Pubblicato il 28 Gennaio 2026
Il messaggio di Teheran alle Nazioni Unite
L’Iran ha lanciato un avvertimento netto: in caso di un attacco statunitense, la risposta sarà “come mai prima d’ora”. A comunicarlo è stata la missione iraniana presso le Nazioni Unite, reagendo alle recenti dichiarazioni del presidente americano Donald Trump.
Nelle ultime ore, Trump ha ribadito di auspicare un rapido ritorno dell’Iran al tavolo dei negoziati, sottolineando però che “il tempo stringe”. Il presidente Usa ha inoltre avvertito che un eventuale nuovo intervento militare sarebbe molto più duro rispetto a quello avvenuto nel giugno 2025.
La replica iraniana: dialogo sì, ma senza minacce
Attraverso un messaggio pubblicato su X, la missione di Teheran all’ONU ha chiarito la posizione della Repubblica islamica: disponibilità al dialogo basato sul rispetto reciproco, ma nessuna tolleranza verso pressioni o intimidazioni.
“L’Iran è pronto al confronto diplomatico fondato su interessi condivisi, ma se provocato si difenderà e risponderà in modo senza precedenti”, si legge nella nota, accompagnata da uno screenshot di un post di Trump in cui si parla di una “enorme armata” diretta verso l’Iran.

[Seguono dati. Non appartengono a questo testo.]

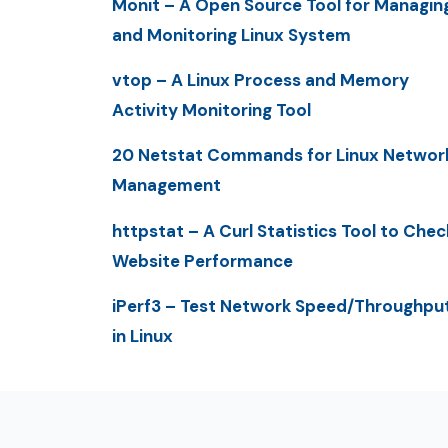
Monit – A Open Source Tool for Managin
and Monitoring Linux System
vtop – A Linux Process and Memory
Activity Monitoring Tool
20 Netstat Commands for Linux Networ
Management
httpstat – A Curl Statistics Tool to Chec
Website Performance
iPerf3 – Test Network Speed/Throughpu
in Linux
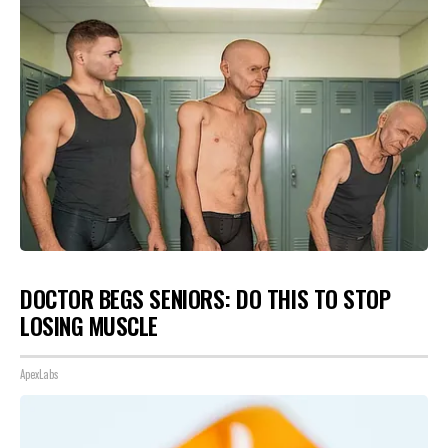
DOCTOR BEGS SENIORS: DO THIS TO STOP
LOSING MUSCLE
ApexLabs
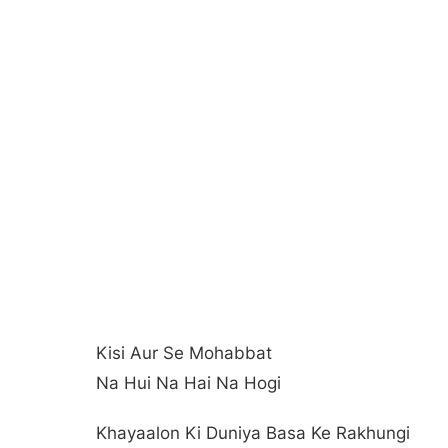
Kisi Aur Se Mohabbat
Na Hui Na Hai Na Hogi
Khayaalon Ki Duniya Basa Ke Rakhungi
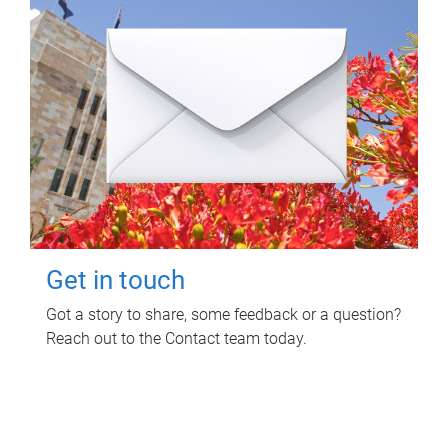
Get in touch
Got a story to share, some feedback or a question?
Reach out to the Contact team today.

Le parole di Trump e il monito su Truth
Sul social Truth, Trump ha ribadito il suo messaggio in toni perentori: “Niente armi nucleari” e un accordo che sia “giusto ed equo” per tutte le parti. Il presidente ha ricordato l’operazione militare di giugno 2025, definendola una “massiccia distruzione dell’Iran”, e ha avvertito che un nuovo attacco sarebbe ancora più devastante.
Merz: “Il regime iraniano non ha legittimità”
Sul fronte europeo, il cancelliere federale tedesco Friedrich Merz ha espresso una posizione durissima. Secondo Merz, un regime che si mantiene al potere solo attraverso violenza e terrore è destinato a cadere.
Ha aggiunto che le migliaia di vittime nelle recenti proteste interne dimostrano l’assenza di legittimità politica del regime iraniano, sostenendo che la sua sopravvivenza si fonda esclusivamente sulla repressione.
Diplomazia regionale: contatti tra Teheran, Riad e Doha
Nel frattempo, l’Iran ha intensificato i contatti diplomatici nella regione. Il ministro degli Esteri Abbas Araghchi ha avuto un colloquio telefonico con l’omologo saudita Faisal bin Farhan, durante il quale entrambe le parti hanno messo in guardia dai rischi di un’escalation per la pace e la stabilità mediorientale.
Secondo l’agenzia Mehr, Araghchi ha parlato anche con altri leader regionali, tra cui il primo ministro del Qatar Mohammed bin Abdulrahman Al Thani e il ministro degli Esteri egiziano Badr Abdelatty, per discutere delle crescenti minacce statunitensi legate ai programmi nucleari e missilistici iraniani.
L’obiettivo dichiarato resta quello di coordinare sforzi comuni per preservare sicurezza e stabilità regionali, in una fase di tensioni sempre più elevate tra Washington e Teheran.